By Deborah Hammonds, J.D.
CMS announced the extension of temporary moratoria on the enrollment of new Medicare Part B non-emergency ground ambulance suppliers and home health agencies for six states. Finding the circumstances which warranted the moratoria had not yet abated, the agency concluded it was still necessary to monitor and continue its actions to combat fraud and abuse (Notice, 82 FR 35122, July 28, 2017).

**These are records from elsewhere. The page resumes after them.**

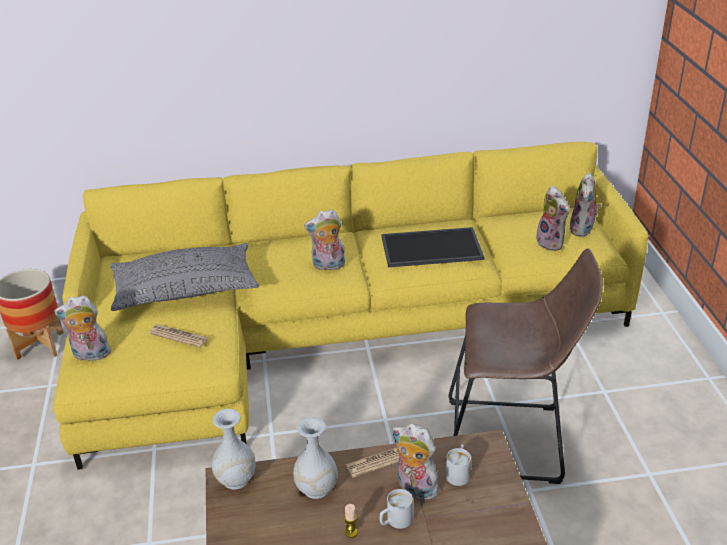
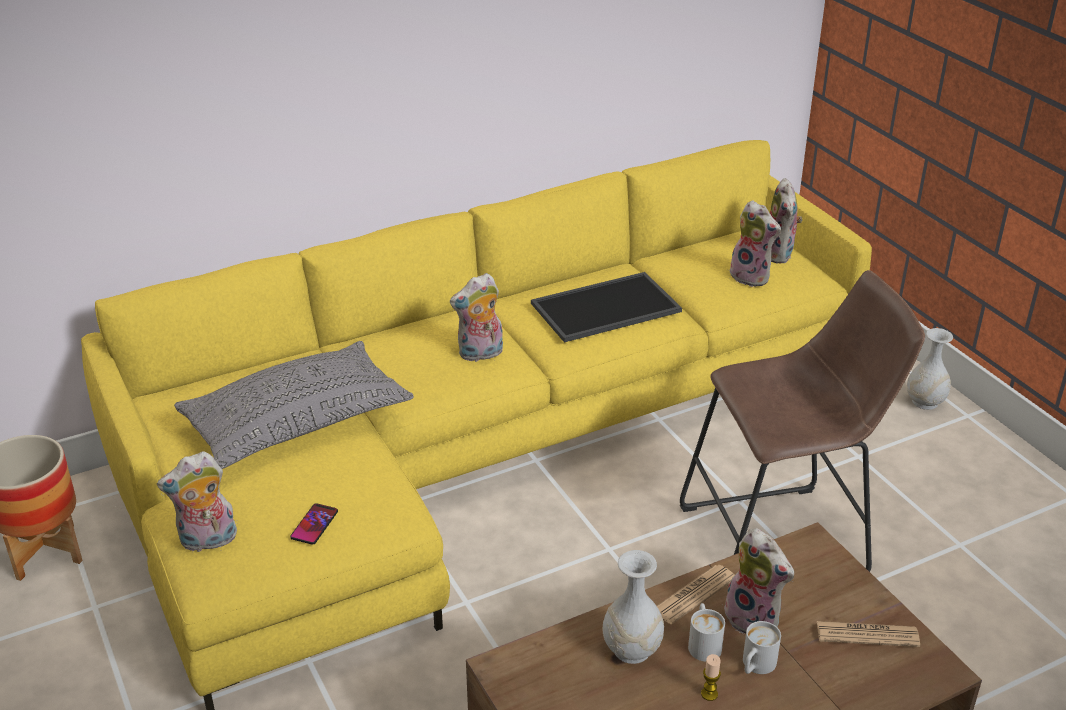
camera: 20 degrees left, 0 degrees up
newspaper [149,324,209,348] -> newspaper moved to [817,621,920,647]
white vase [212,409,256,490] -> white vase moved to [907,328,953,410]
plush toy [392,423,439,501] -> plush toy turned 150 degrees counterclockwise [724,528,794,634]
white mug [446,444,471,486] -> white mug moved to [688,603,725,662]
none -> phone [290,503,338,545]

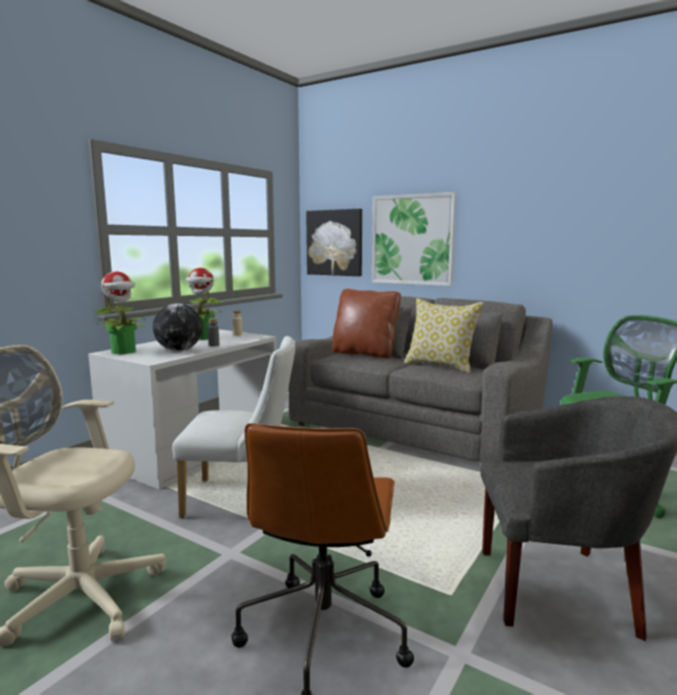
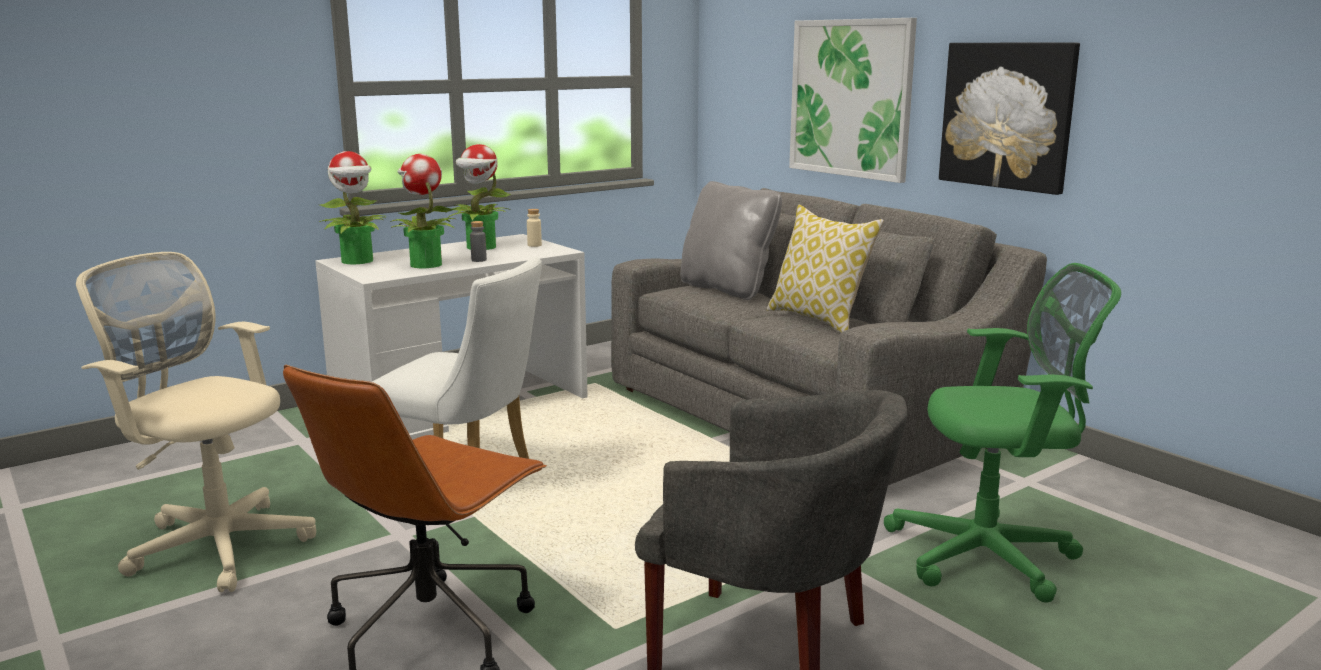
camera: 20 degrees right, 5 degrees up
globe [153,303,203,351] -> potted plant [390,154,456,268]
picture [306,209,362,276] -> picture moved to [939,43,1080,195]
brown pillow [332,289,401,359] -> grey pillow [681,181,782,300]

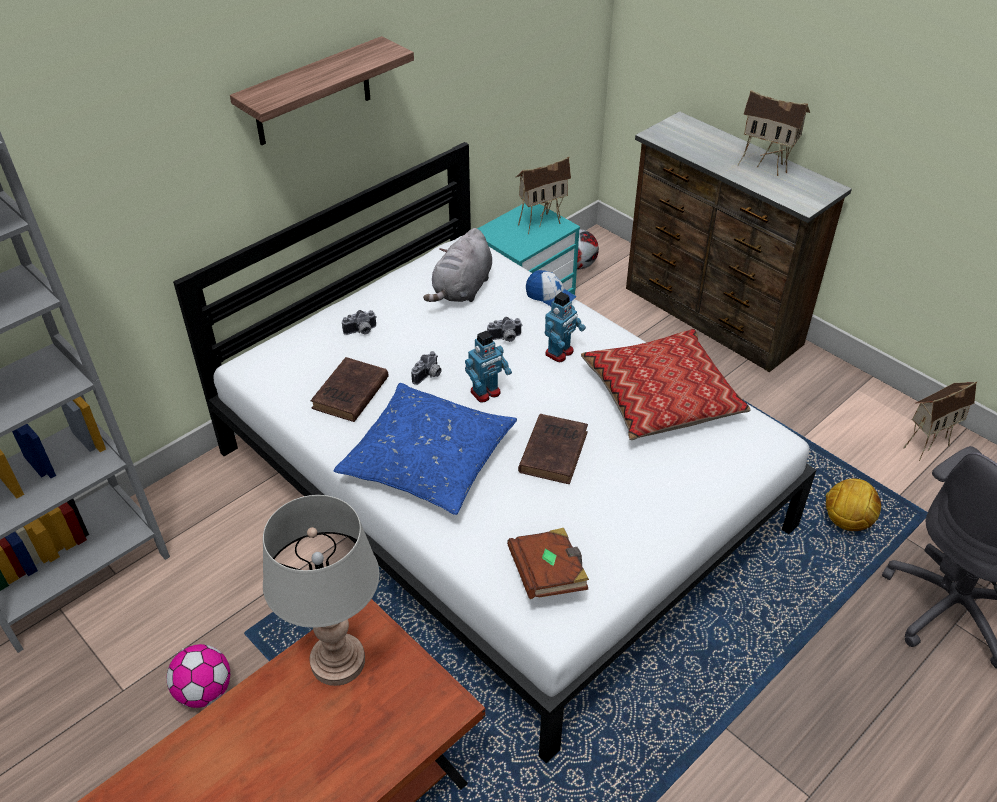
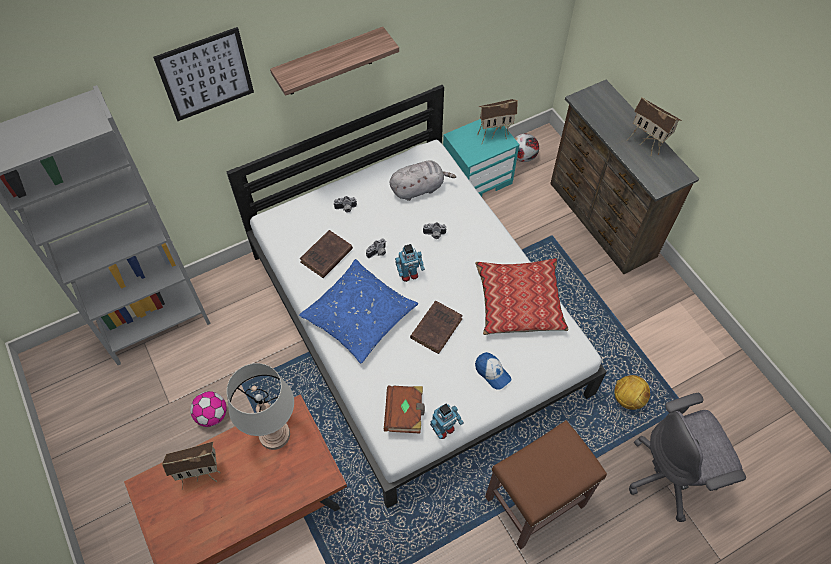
camera: 15 degrees right, 15 degrees up
grey plush toy [423,228,492,302] -> grey plush toy turned 150 degrees counterclockwise [390,160,456,201]
cap [526,270,577,306] -> cap moved to [475,352,512,390]
toy robot [545,292,586,362] -> toy robot moved to [430,404,464,439]
toy house [903,381,977,461] -> toy house moved to [162,442,221,490]
none -> picture [153,27,254,121]
none -> brown stool [485,420,607,550]

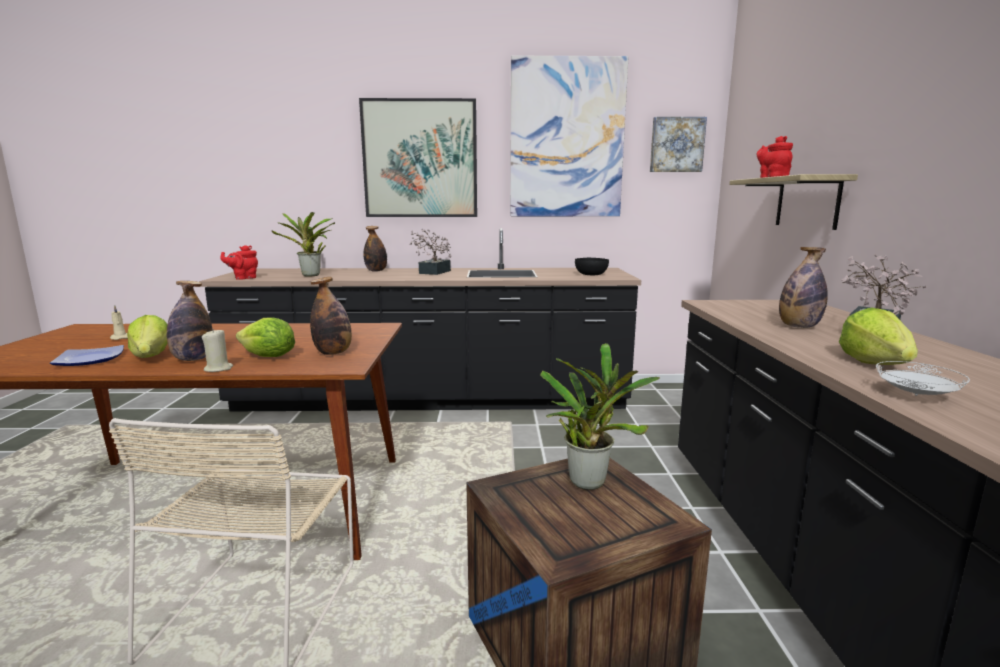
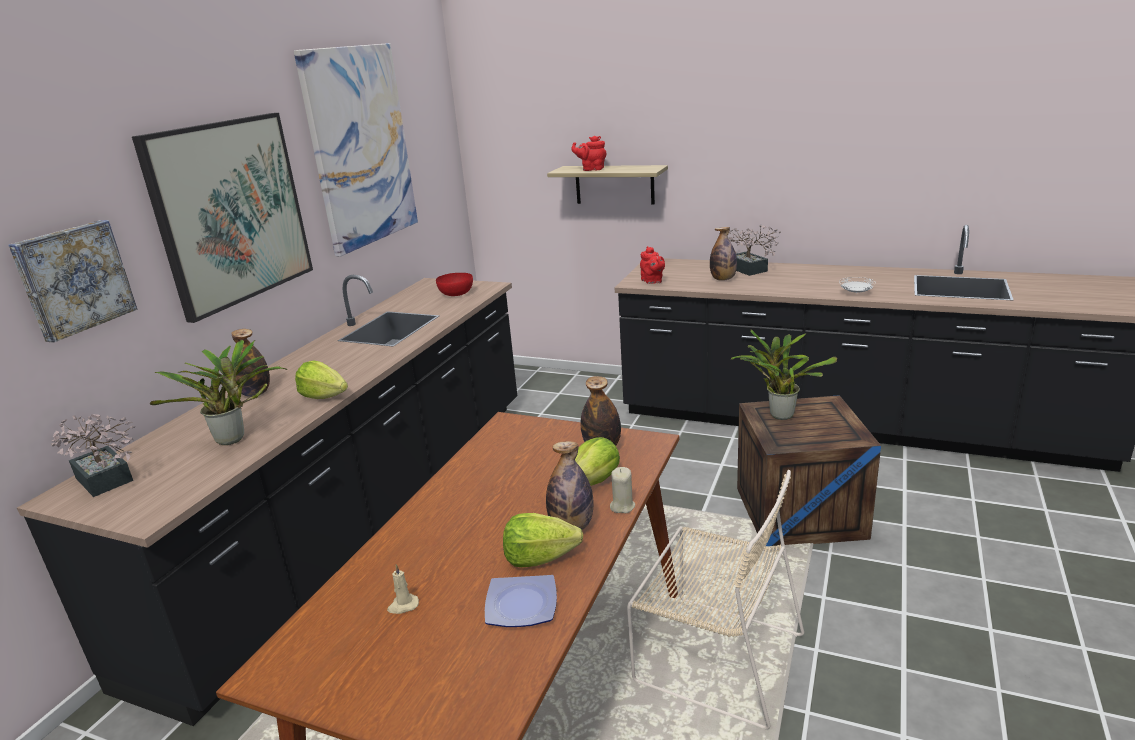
camera: 65 degrees left, 10 degrees up
red teapot [220,245,258,280] -> red teapot moved to [640,246,665,284]
potted plant [410,229,451,275] -> potted plant moved to [51,414,135,497]
black bowl [575,258,609,275] -> red bowl [436,273,473,296]
picture [650,117,707,172] -> picture moved to [8,220,137,343]
lettuce [839,308,918,365] -> lettuce moved to [295,360,348,399]

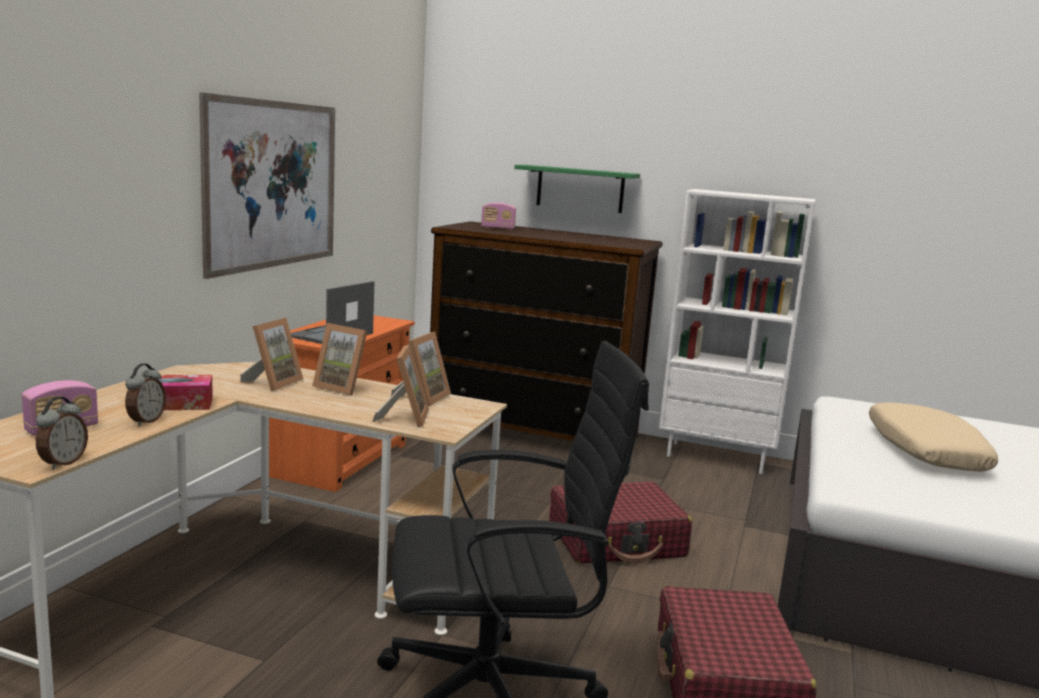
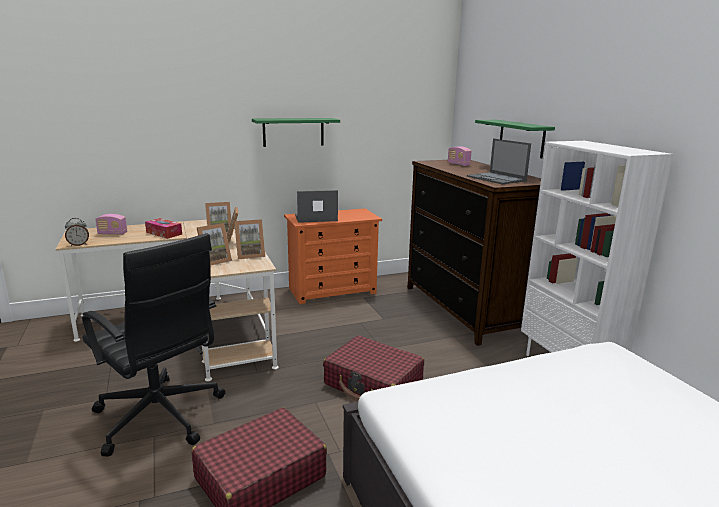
camera: 50 degrees right, 5 degrees up
alarm clock [125,364,166,426] -> none
picture [199,92,335,279] -> green shelf [252,118,340,147]
beige pillow [869,402,998,472] -> none
none -> laptop [467,138,531,185]

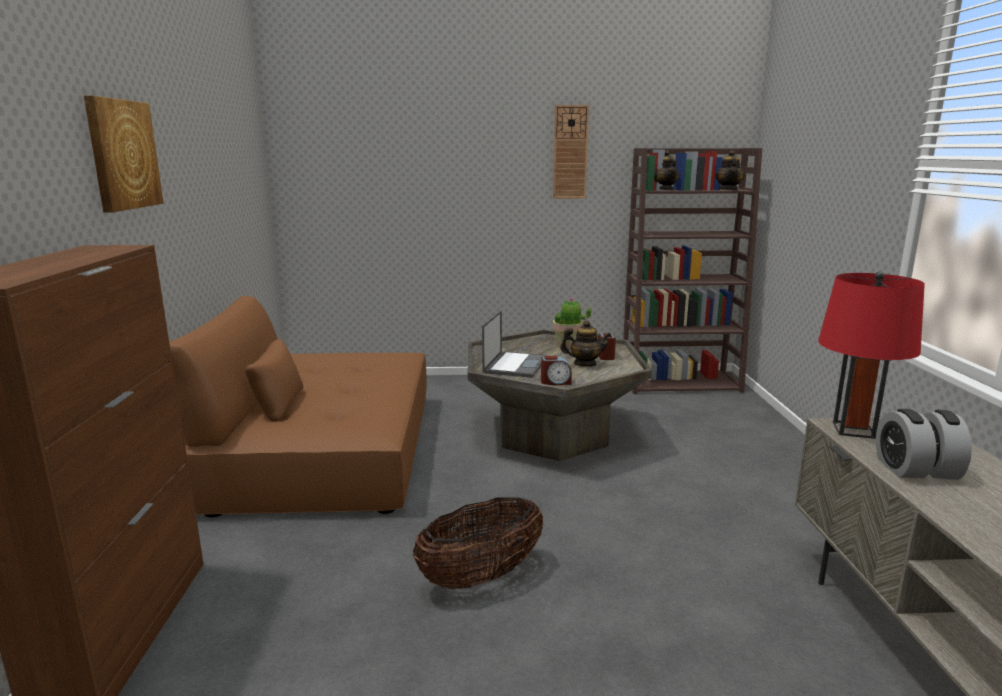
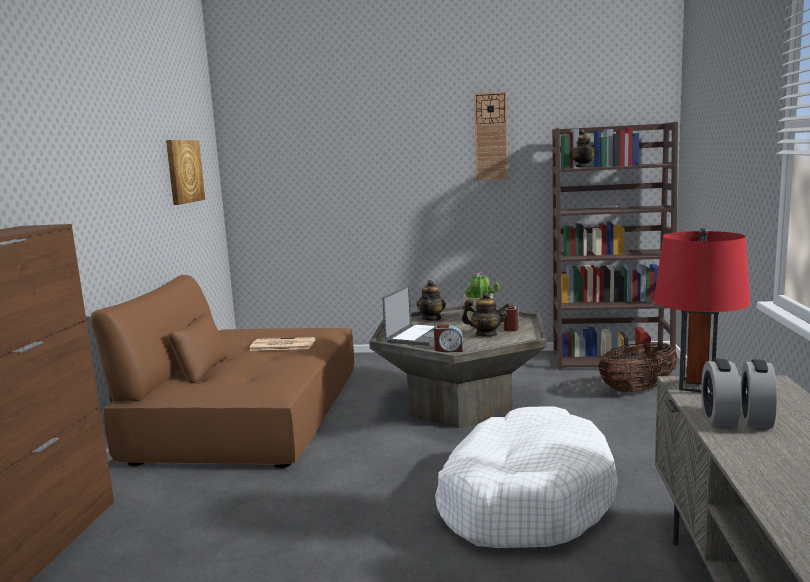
camera: 10 degrees right, 5 degrees down
picture [84,96,163,212] -> picture moved to [166,140,205,205]
basket [413,497,543,589] -> basket moved to [598,342,677,392]
teapot [716,150,745,190] -> teapot moved to [417,280,446,321]
none -> newspaper [249,337,315,351]
none -> white dog bed [435,406,618,548]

Moratoria. Section 6401(a) of the Affordable Care Act added a new section 1866(j)(7) to the Social Security Act to provide CMS with authority to impose a temporary moratorium on the enrollment of new Medicare, Medicaid or Children’s Health Insurance Program (CHIP) providers and suppliers, including categories of providers and suppliers, if the agency determined a moratorium was necessary to prevent or combat fraud, waste, or abuse under these programs. In 2013, CMS initially imposed a moratoria to prevent enrollment of new home health agencies, subunits, and branch locations (HHAs) in Miami-Dade County, Florida and Cook County, Illinois, as well as surrounding counties, and Medicare Part B ground ambulance suppliers in Harris County, Texas and surrounding counties. The moratoria was extended and expanded several times until the current listing of statewide locations in Florida, Illinois, Michigan, Texas, Pennsylvania, and New Jersey. This extension also applies to the enrollment of new nonemergency ground ambulance suppliers and home health agencies, subunits, and branch locations in Medicaid and the Children’s Health Insurance Program in those states.
Extension. CMS extended the temporary moratoria after finding the circumstances warranting the moratoria’s imposition have not yet abated and that the moratoria was still needed as the agency monitors the indicators and continues its administrative actions to combat fraud and abuse such as payment suspensions and revocations of provider/supplier numbers. While there may be exceptions, CMS believes that a category of providers or suppliers that pose a risk to the Medicare program also pose a similar risk to Medicaid and CHIP. CMS has applied the moratoria to the enrollment of HHAs and non-emergency ground ambulance providers and suppliers in Medicaid and CHIP in those locations.
The extension of the moratoria is not expected to create an access to care issue for Medicaid or CHIP beneficiaries in the affected states at this time. CMS also reviewed Medicare data for these states and found there are no current problems with access to HHAs or ground ambulance providers or suppliers. Nevertheless, the agency will continue to monitor these locations to make sure that no access to care issues arise in the future.